The following steps show how to crawl sites that require login using ACHE.

  1. Get the cookies for each website using a web browser and also the user-agent string of that browser

    The following instructions assume that you are using Chrome browser, although it should be similar with other browsers (i.e., Firefox and IE). For each website, repeat the following steps:

    • Sign up and login to the website.
    • Right click anywhere in the page and select Inspect. It will show the Developer Tools of the browser.
    • In the Developer Tools Bar on top, select the Network Tab.
    • Reload the page, to trigger the browser sending a request to the website. Then we will inspect this request to retrieve the cookie and user-agent string.
    • Select the first request in the Name panel on the left and a new panel with a tab named “Headers” will show up. Look for the section “Request Headers”. Under this section, you need to locate and copy the values from the keys cookie and user-agent into ACHE’s configuration file as shown in the next section.
  2. Create an ache.yml configuration file

    The configuration file will contain the settings and rules the crawler will adhere to. A sample of the config file for running an in-depth website crawl with cookies is provided in config/config_login/ache.yml containing the following important parameters. Note that all the parameters are the same as ones used in in-depth website crawl except crawler_manager.downloader.user_agent.string and crawler_manager.downloader.cookies

    • link_storage.link_strategy.use_scope - Whether the crawler should crawl the websites provided as seeds only.

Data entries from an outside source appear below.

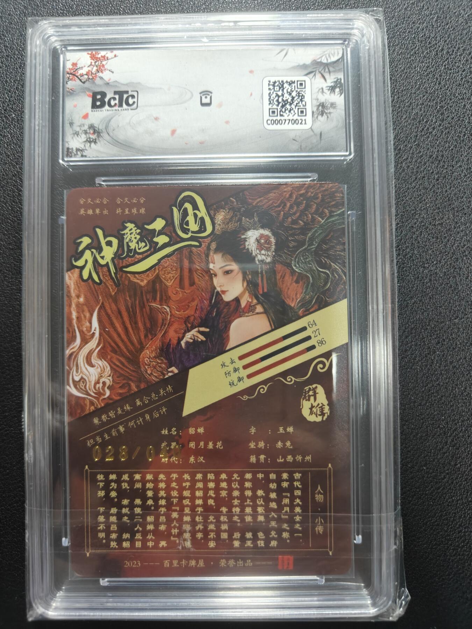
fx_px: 436
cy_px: 314
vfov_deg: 71.6
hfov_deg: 56.8
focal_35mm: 24
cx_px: 236
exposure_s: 1/49
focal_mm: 5.59
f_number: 1.8
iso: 160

This needs to be set to true in a in-depth website crawl.

    • link_storage.download_sitemap_xml - Whether to use the Sitemap protocol for discovery of links (if available). It helps to discover URLs quicker.

    • link_storage.scheduler.host_min_access_interval - Configures the minimum time interval (in milliseconds) to wait between subsequent requests to the same host to avoid overloading servers. If you are crawling your own website, you can decrease this value to speed-up the crawl.

    • crawler_manager.downloader.user_agent.string - The user-agent string acquired in the previous step.

    • crawler_manager.downloader.cookies - A list of the website and its cookies acquired in the previous step. For example:

      - domain: website1.com
        cookie: cookie1
      - domain: website2.com
        cookie: cookie2
      
  3. Prepare the seeds file

    A seeds file should contain URLs of all websites that need to be crawled. A sample seeds file can be seen at config/sample.seeds.

  4. Run ACHE

    Finally, when you have created the config file ache.yml, and the seeds file, you can run ACHE in the terminal:

    ache startCrawl -c <Path of Config Folder> -o <Path of Output Folder> -s <Path of Seeds File>
    

    ACHE will continue crawling until interrupted using CTRL+C or until the queue of all links found during the crawl has been exhausted.

    For large crawls, you should consider using nohup for running the process in background:

    nohup ache startCrawl -c <Path of Config Folder> -o <Path of Output Folder> -s <Path of Seeds File> > crawler-log.txt &